Rousseff Truth Commission
Brazilian President Dilma Rousseff (left) receives the truth commission report in Brasilia on Dec. 10, 2014. Reuters/Joedson Alves

More than 400 people were killed during Brazil's military dictatorship over 30 years ago, according to a long-awaited report released Wednesday from Brazil’s truth commission. The 2,000-page account of forced disappearances, executions and torture that occurred under military rule brought President Dilma Rousseff, herself a victim of torture during that period, to tears.

The seven-member truth commission spent two years researching human rights violations that occurred in Brazil under the military regime from 1964 to 1985, and released its findings Wednesday in a nod to International Human Rights Day.

The report also comes a day after global attention spotlighted the U.S. Senate Intelligence Committee's report on torture.

Brazil's truth commission found that “repression and the elimination of political opposition became the policy of the state” during that time, rejecting theories that human rights abuses committed during that period were isolated acts.

According to the findings, 434 people were killed or forcibly disappeared, with 210 victims’ bodies never found.
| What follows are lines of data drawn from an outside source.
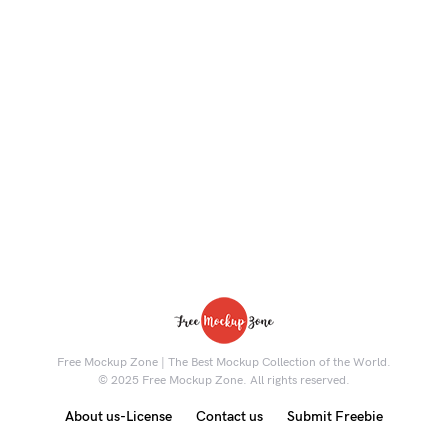
Free Mockup Zone | The Best Mockup Collection of the World.
© 2025 Free Mockup Zone. All rights reserved.
About us-License
Contact us
Submit Freebie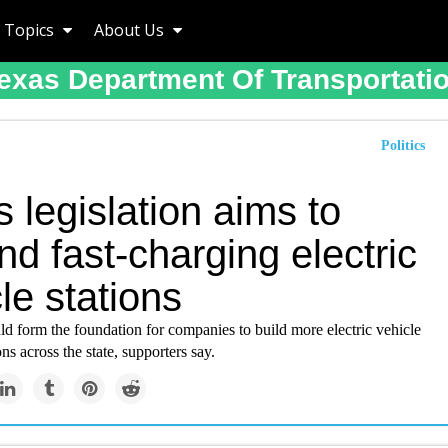
Topics
About Us
exas Department Of Transportati
Politics
 legislation aims to
d fast-charging electric
le stations
d form the foundation for companies to build more electric vehicle
ns across the state, supporters say.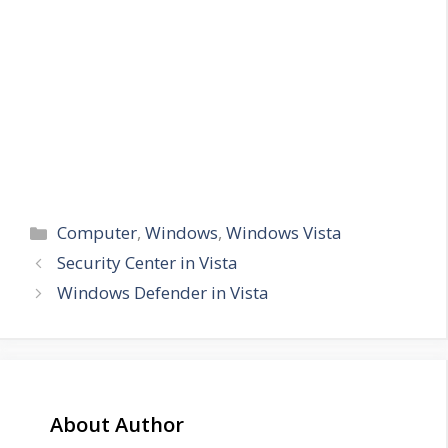
Categories
Computer
,
Windows
,
Windows Vista
Security Center in Vista
Windows Defender in Vista
About Author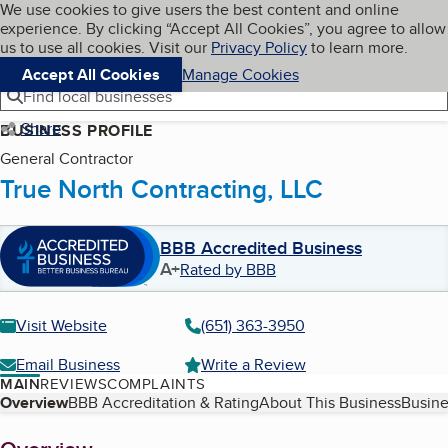
Cookies on BBB.org
We use cookies to give users the best content and online
My BBB
experience. By clicking “Accept All Cookies”, you agree to allow
Skip to main content
Navigation menu
Menu
us to use all cookies. Visit our
Privacy Policy
to learn more.
Accept All Cookies
Manage Cookies
Find local businesses
Share
BUSINESS PROFILE
General Contractor
True North Contracting, LLC
BBB Accredited Business
A+
Rated by BBB
Visit Website
(651) 363-3950
Email Business
Write a Review
MAIN
REVIEWS
COMPLAINTS
Table of Contents
Overview
BBB Accreditation & Rating
About This Business
Busine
However, the commission noted that these were only the confirmed cases, with the actual number likely higher. Of the 377 people deemed responsible for the abuses, 191 were still alive, the report said.
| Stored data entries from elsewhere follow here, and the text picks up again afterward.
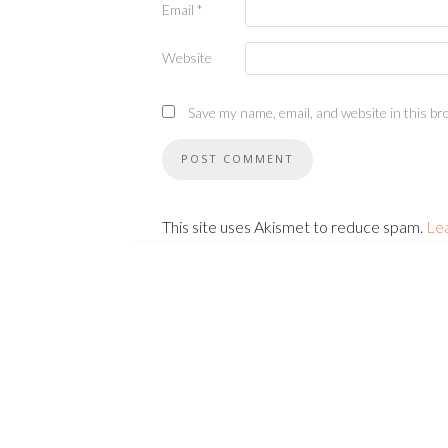
Email
*
Website
Save my name, email, and website in this br
This site uses Akismet to reduce spam.
Le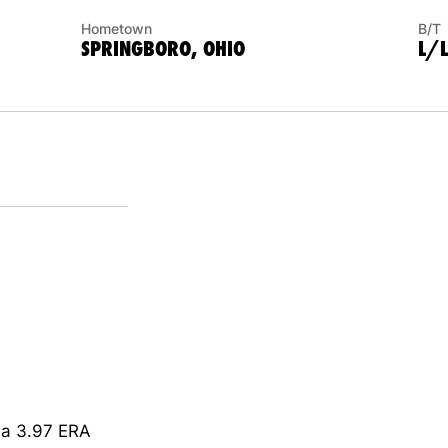
Hometown
B/T
SPRINGBORO, OHIO
L/L
g a 3.97 ERA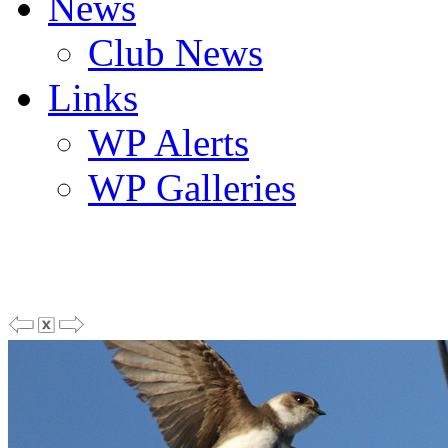
News
Club News
Links
WP Alerts
WP Galleries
Rousseff, who as a former leftist guerrilla was imprisoned and tortured under the regime in the 1970s, spoke emotionally about the findings at a ceremony Wednesday morning. “This report will make it so the ghosts of a sad and painful past are not protected by the shadow of omission,” she said, according to local reports.

The president recalled that many of her compatriots, guerrillas like herself, were killed or disappeared without a trace during the period of dictatorship. “Brazil deserves the truth,” she said. “The new generations deserve the truth. And above all, those who deserve the truth are those who lost family members, friends and companions and who continue to suffer as if they were dying again, every day of their lives.”
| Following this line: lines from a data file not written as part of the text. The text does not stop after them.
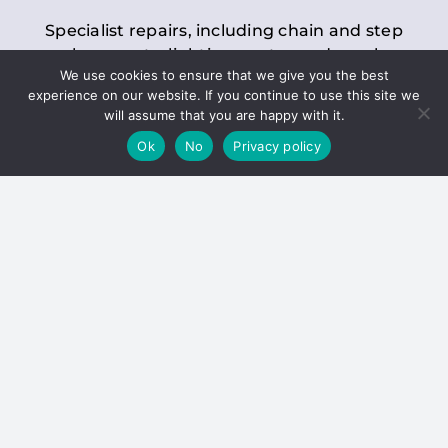
Specialist repairs, including chain and step
replacements, lighting, motor and gearbox
We use cookies to ensure that we give you the best
replacements, roller replacements, and
experience on our website. If you continue to use this site we
general maintenance.
will assume that you are happy with it.
Ok
No
Privacy policy
Hoists
Inspections and servicing for manual and
electric chain blocks, furniture hoists, ladder
hoists, rack and pinion systems, material
handling hoists, and dumbwaiters.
The commission also recommended a repeal of Brazil’s 1979 amnesty law, which shields from prosecution those military officials and guerrillas who committed abuses. But legal analysts say there's little chance the law will be repealed, as the nation's highest court verified the law's constitutionality less than four years ago. Rousseff has also reportedly resisted pressure from within her party to make a repeal of the law a priority.